Detox can then be followed by a comprehensive addiction treatment program that will typically include various forms of therapy such as cognitive behavioral therapy.


  1. National institute on Drug Abuse. (2019). Marijuana.
  2. United States Drug Enforcement Administration. (2017). Marijuana/Cannabis. Drugs of Abuse: A DEA Resource Guide.
  3. Benyamin, R., Trescot, A.M., Datta, S., Buenaventura, R., Adlaka, R., Sehgal, N., Glaser, S.E., & Vallejo, R. (2008). Opioid complications and side effects. Pain Physician, 11(2 Suppl), S105-S120.
  4. Scholl, L., Seth, P., Kariisa, M., Wilson, N., & Baldwin, G. (2018). Drug and Opioid-Involved Overdose Deaths – United States, 2013-2017. Morbidity and Mortality Weekly Report, 67(5152), 1419-1427.
  5. Cooper, Z.D., Bedi, G., Ramesh, D., Balter, R., Comer, S.D., & Haney, M. (2018). Impact of co-administration of oxycodone and smoked cannabis on analgesia and abuse liability. Neuropsychopharmacology, 43(10), 2046-2055.

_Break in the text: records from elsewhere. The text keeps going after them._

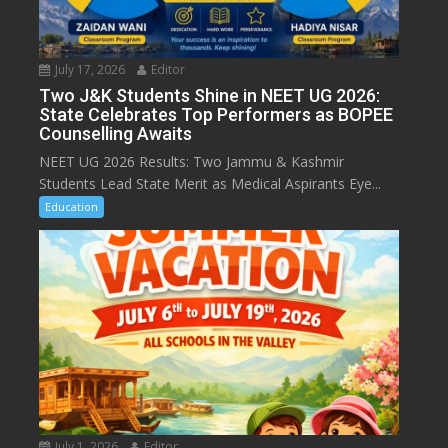
July 17, 2026
Editor
Two J&K Students Shine in NEET UG 2026:
State Celebrates Top Performers as BOPEE
Counselling Awaits
NEET UG 2026 Results: Two Jammu & Kashmir
Students Lead State Merit as Medical Aspirants Eye...
Education
July 1, 2026
Editor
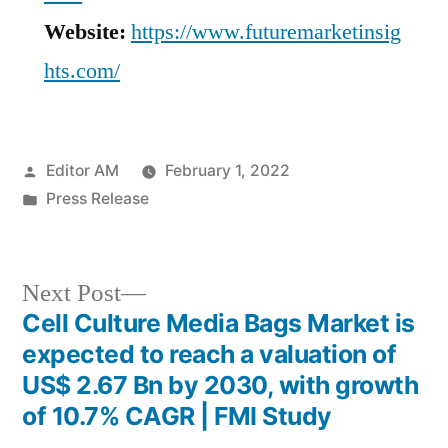
Website:
https://www.futuremarketinsig
hts.com/
Posted
Editor AM
February 1, 2022
by
Posted
Press Release
in
Next
Next Post
post:
Cell Culture Media Bags Market is
Post
expected to reach a valuation of
navigation
US$ 2.67 Bn by 2030, with growth
of 10.7% CAGR | FMI Study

  6. Rogers, A.H., Bakhshaie, J., Buckner, J.D., Orr, M.F., Paulus, D.J., Ditre, J.W., & Zvolensky, M.J. (2019). Opioid and Cannabis Co-Use among Adults With Chronic Pain: Relations to Substance Misuse, Mental Health, and Pain Experience. Journal of Addiction Medicine, 13(4), 287-294.
  7. McCabe, S.E., West, B.T., Teter, C.J., & Boyd, C.J. (2012). Co-ingestion of prescription opioids and other drugs among high school seniors: results from a national study. Drug and Alcohol Dependence, 126(1-2), 65-70.
  8. Olfson, M., Wall, M.M., Liu, S.M., & Blanco, C. (2018). Cannabis Use and Risk of Prescription Opioid Use Disorder in the United States. The American Journal of Psychiatry, 175(1), 47-53.
  9. Rogers, A.H., Bakhshaie, J., Buckner, J.D., Orr, M.F., Paulus, D.J., Ditre, J.W., & Zvolensky, M.J. (2019). Opioid and Cannabis Co-Use among Adults With Chronic Pain: Relations to Substance Misuse, Mental Health, and Pain Experience. Journal of Addiction Medicine, 13(4), 287-294.